** 本文 **
⁂
指しゃぶり
あいちゃんは、1歳半、診察室に入ってきて、おりこうにして診察がおわり、お母さんと医師が話し始めると、右手に人形を抱きながら左手の指を吸い始めます。遊んでいる時は指を吸わないけれど、暇になると吸ってしまいます。お母さんは働いていて、いつも2歳上のおねえちゃんとお母さんの取り合いです。保育園では、あいちゃんは指をあまり吸わないと保育士さんが言っていました。
指しゃぶりは発達の一つの場面
赤ちゃんは、生まれてすぐから、口の端にものが触るとチュッチュと吸いつきます。「チュッチュ」という音に新生児室を見回すと、生まれたての赤ちゃんが指を吸っていることがあります。おなかが空いているらしいです。生後6か月ごろになるとおもちゃに手を延ばして取ってながめたり、口に持っていってしゃぶるようになり、その後しばらくは、なんでも口に持っていく時期がつづきます。おもちゃの代わりに指や手をながめたり、吸ったりしますが、2歳すぎから指しゃぶりは減っていきます。平成12年度「幼児健康度調査」によると、指しゃぶりは2歳未満児の約19%、2歳児以上の約14%にみられます。
3歳以降の指しゃぶりは「開咬」の原因になります。
指しゃぶりをしている子どもが3歳になったら、「おねえちゃんになったから、もう指を吸うのをやめようね」と働きかけましょう。指しゃぶりを続けると、上あごと上の前歯を前に押し出し、下あごと下の前歯を後ろに押しやるので、奥歯の噛み合わせは正しいけれど、上下の前歯の間にすき間ができる「開咬」になります。ひどいときには、発音が不明瞭になったり、食べ物を飲み込みにくくなることがあり、歯とあごの矯正が必要になります。指しゃぶりを減らすには、指しゃぶりをしかるのではなく、じゅうぶんに遊んだり、相手になってやること、そして指しゃぶりが減ってきたら、子どもをほめてやりましょう。
⁂
** 提供資料 **
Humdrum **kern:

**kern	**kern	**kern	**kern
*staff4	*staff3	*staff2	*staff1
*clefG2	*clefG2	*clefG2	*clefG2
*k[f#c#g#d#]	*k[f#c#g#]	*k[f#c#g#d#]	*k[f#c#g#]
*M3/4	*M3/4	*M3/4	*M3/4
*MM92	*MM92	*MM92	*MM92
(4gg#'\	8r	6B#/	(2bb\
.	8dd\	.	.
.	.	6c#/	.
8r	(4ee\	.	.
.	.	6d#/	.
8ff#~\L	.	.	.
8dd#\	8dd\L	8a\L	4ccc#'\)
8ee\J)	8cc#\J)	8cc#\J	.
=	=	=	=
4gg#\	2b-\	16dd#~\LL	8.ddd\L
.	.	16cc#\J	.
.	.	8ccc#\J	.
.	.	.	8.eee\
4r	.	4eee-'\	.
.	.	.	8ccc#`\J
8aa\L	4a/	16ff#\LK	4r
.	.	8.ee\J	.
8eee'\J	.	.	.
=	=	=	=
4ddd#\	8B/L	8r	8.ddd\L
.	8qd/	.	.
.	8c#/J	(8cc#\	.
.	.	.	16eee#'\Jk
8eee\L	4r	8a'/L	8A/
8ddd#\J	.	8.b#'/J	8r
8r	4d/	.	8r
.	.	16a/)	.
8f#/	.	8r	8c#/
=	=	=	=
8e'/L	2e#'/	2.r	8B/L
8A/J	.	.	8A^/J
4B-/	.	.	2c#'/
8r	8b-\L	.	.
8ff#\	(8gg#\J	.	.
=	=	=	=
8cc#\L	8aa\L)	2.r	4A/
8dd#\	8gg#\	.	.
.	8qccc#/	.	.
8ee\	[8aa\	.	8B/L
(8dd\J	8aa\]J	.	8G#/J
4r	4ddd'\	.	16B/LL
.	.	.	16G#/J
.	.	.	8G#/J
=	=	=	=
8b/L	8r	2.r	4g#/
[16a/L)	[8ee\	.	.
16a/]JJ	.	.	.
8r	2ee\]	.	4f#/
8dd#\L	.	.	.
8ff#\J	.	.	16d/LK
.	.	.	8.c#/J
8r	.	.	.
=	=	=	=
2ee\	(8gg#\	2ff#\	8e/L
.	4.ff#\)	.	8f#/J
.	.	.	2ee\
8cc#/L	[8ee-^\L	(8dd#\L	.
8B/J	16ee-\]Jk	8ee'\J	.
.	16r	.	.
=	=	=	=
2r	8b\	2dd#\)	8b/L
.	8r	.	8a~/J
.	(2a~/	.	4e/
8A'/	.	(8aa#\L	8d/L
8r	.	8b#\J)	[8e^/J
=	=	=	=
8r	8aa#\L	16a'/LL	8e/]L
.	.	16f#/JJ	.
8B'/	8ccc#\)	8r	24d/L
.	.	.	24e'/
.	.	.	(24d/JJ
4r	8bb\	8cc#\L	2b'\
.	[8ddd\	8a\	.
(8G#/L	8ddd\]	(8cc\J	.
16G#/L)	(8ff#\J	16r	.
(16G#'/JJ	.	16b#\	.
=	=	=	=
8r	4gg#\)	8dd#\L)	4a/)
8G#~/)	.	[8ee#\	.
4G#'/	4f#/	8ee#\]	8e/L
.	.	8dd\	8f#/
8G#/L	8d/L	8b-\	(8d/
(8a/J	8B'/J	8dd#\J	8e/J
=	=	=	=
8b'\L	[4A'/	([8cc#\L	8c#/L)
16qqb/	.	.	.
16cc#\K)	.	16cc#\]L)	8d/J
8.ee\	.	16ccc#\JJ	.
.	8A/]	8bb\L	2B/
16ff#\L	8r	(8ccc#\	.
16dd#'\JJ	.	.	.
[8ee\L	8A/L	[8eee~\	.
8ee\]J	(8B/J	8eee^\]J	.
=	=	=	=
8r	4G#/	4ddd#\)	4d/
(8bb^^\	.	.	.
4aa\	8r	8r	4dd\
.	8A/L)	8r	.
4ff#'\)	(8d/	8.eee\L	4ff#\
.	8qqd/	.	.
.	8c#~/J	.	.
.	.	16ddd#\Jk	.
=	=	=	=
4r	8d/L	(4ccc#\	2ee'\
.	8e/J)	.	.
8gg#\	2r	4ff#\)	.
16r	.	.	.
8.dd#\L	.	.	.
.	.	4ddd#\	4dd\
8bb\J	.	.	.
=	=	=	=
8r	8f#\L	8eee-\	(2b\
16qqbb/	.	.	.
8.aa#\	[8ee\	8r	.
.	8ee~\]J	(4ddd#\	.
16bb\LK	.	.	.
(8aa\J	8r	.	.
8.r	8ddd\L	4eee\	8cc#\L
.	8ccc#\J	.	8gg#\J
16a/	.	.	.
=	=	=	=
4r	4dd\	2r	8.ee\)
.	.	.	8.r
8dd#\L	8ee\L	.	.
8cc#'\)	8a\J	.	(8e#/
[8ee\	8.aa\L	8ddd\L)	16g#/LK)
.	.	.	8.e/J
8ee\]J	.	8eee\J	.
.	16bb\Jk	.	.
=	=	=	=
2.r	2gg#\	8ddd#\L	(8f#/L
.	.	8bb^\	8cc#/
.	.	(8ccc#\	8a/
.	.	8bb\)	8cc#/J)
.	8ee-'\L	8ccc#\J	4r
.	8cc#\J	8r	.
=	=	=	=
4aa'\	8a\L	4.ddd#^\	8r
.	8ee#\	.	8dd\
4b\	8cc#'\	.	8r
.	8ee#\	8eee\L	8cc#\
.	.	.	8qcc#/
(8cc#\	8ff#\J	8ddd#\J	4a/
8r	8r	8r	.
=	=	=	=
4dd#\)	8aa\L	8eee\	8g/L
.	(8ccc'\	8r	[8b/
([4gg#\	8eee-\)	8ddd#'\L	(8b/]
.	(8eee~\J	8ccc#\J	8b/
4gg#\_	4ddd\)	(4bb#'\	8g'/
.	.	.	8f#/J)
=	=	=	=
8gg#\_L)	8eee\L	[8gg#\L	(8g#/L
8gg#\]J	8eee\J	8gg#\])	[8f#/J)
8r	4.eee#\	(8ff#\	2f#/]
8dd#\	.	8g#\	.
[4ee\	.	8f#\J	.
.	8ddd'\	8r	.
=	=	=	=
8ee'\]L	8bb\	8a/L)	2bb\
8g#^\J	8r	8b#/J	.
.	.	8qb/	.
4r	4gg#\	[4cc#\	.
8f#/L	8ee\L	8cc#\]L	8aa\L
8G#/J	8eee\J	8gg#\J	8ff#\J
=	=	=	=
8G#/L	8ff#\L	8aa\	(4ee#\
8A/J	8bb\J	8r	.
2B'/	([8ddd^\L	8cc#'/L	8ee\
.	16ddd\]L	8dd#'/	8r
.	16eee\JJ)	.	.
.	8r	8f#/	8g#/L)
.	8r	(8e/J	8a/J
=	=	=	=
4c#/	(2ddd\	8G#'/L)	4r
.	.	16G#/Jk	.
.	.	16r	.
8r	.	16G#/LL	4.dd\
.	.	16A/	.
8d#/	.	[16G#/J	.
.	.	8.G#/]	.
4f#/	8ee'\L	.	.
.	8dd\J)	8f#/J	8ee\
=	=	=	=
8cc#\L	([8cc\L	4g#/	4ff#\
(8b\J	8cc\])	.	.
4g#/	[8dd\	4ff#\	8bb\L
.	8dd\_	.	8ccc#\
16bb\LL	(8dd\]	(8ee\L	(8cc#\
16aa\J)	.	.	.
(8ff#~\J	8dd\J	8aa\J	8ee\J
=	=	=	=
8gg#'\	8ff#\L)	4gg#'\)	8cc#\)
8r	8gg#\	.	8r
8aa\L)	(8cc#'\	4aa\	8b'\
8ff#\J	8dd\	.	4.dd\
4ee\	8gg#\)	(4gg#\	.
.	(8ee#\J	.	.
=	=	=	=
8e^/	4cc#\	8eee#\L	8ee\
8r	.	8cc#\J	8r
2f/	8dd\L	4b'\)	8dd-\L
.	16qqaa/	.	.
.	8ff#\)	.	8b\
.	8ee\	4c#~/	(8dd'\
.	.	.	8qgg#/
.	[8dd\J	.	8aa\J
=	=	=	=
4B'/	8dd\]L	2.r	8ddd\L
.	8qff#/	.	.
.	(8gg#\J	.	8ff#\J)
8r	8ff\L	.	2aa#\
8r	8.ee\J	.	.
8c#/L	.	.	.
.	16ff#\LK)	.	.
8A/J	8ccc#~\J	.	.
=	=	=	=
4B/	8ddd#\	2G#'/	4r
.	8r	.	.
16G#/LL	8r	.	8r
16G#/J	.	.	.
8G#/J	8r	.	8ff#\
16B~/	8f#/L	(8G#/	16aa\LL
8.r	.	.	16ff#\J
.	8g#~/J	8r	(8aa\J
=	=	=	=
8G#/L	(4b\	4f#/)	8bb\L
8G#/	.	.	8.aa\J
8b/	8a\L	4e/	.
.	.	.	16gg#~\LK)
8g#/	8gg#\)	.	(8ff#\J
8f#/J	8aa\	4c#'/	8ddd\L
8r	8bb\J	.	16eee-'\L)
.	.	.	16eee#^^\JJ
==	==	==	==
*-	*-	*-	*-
⁂
** 作業内容 **
本文の「指しゃぶりをしている子どもが3歳になったら」で始まる段落を、主な事実を残して箇条書きにまとめよ。 資料は使わなくてよい。

** 解答例 **
・子どもが3歳になったら、指しゃぶりをやめるよう働きかける。
・指しゃぶりを続けると、上あごと上の前歯が前に押し出され、下あごと下の前歯が後ろに押しやられる。
・その結果、奥歯の噛み合わせは正しいが、上下の前歯の間にすき間ができる「開咬」になる。
・ひどいときは発音が不明瞭になったり、食べ物を飲み込みにくくなったりして、歯とあごの矯正が必要になる。
・指しゃぶりを減らすには、しからずに十分に遊んだり相手になったりし、減ってきたらほめる。